Like all marine species of regular consumption, John Dory has many different names. Among them, Peter’s fish or Saint Pierre. In any case, there is no fish with as many mythological reminiscences as this one. His Latin name is Zeus faber, as the Greek god. However, the nomenclature we use in Ibiza, cock, obeys to the spines of the dorsal fin, which look like a crest. It is a very flat fish, which is why its slices are elongated. They are recognized by their fine gray skin. It is a semi-fatty species, which inhabits both rocky bottoms and sandy and posidonia meadows.
The red scorpionfish (Scorpaena scrofa) is one of the tastiest fish in Ibiza. Many fishermen have felt the effects of their poison by pricking themselves with them as they tried to let go of the hook.
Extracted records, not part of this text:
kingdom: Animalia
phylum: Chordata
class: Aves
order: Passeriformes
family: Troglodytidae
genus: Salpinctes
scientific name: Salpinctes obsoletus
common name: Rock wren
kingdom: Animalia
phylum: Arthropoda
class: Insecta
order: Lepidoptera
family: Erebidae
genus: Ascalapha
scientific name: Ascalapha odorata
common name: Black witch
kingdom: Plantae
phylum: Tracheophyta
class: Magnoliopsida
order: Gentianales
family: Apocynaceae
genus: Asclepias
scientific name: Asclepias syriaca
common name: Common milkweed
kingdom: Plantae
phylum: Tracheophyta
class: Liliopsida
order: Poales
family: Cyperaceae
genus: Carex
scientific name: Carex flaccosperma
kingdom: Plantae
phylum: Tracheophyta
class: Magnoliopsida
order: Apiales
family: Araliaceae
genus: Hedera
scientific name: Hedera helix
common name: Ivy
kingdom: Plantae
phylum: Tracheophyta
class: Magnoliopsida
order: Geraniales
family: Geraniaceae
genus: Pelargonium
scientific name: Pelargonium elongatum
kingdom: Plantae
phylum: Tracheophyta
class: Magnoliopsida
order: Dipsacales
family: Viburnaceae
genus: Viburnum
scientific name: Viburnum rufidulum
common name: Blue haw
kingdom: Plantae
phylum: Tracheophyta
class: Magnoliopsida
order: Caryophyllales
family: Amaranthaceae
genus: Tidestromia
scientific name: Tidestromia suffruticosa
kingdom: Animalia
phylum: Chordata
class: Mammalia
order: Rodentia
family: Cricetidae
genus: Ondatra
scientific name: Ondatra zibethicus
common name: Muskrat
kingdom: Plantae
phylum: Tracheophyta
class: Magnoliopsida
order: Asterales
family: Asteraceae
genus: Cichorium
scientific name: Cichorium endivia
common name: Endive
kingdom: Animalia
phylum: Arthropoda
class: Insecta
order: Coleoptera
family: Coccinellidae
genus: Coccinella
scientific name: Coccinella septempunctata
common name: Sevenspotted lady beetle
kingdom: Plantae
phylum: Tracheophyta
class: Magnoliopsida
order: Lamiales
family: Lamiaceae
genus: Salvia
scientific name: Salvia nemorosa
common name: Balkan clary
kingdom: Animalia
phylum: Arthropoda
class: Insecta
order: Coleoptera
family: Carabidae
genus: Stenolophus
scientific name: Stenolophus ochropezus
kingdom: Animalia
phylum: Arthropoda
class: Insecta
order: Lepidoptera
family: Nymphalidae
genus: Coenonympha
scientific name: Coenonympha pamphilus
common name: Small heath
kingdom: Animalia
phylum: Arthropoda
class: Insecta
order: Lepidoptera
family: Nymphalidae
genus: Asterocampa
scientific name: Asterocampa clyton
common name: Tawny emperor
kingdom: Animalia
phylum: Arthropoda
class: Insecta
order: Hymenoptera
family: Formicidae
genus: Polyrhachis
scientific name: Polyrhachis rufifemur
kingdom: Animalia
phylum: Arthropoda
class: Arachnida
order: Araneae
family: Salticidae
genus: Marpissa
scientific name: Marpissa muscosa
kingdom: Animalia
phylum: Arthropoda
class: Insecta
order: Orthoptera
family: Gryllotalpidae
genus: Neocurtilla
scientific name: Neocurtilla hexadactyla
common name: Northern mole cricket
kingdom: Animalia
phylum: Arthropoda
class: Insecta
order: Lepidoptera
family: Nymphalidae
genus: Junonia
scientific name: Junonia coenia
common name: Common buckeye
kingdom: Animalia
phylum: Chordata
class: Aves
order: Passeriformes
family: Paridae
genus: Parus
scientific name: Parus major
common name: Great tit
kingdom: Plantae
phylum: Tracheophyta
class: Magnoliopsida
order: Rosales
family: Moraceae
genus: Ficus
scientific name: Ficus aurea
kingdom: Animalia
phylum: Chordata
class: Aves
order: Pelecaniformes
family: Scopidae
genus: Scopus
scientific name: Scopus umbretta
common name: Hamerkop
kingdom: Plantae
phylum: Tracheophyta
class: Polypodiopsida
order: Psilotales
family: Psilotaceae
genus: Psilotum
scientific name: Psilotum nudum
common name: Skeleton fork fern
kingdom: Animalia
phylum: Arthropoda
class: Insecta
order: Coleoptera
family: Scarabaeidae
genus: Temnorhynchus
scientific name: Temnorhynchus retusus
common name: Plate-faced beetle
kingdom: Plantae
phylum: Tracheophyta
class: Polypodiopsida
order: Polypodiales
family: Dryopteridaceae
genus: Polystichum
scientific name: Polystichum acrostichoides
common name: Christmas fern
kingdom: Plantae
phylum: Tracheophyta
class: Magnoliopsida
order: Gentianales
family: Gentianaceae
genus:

Although it lives in many seas of the world, the red does not often have the intense flavor it acquires in Ibiza, probably because of the unique habitat provided by the posidonia and the sandy bottoms, where it is camouflaged to feed mainly on small crustaceans and molluscs, without fear of predators, who cannot see it. In other latitudes, it is also known as sea devil or the red scorpionfish, especially in the Cantabrian, although the Asturians call it tiñosu and the Basques kabrarroka.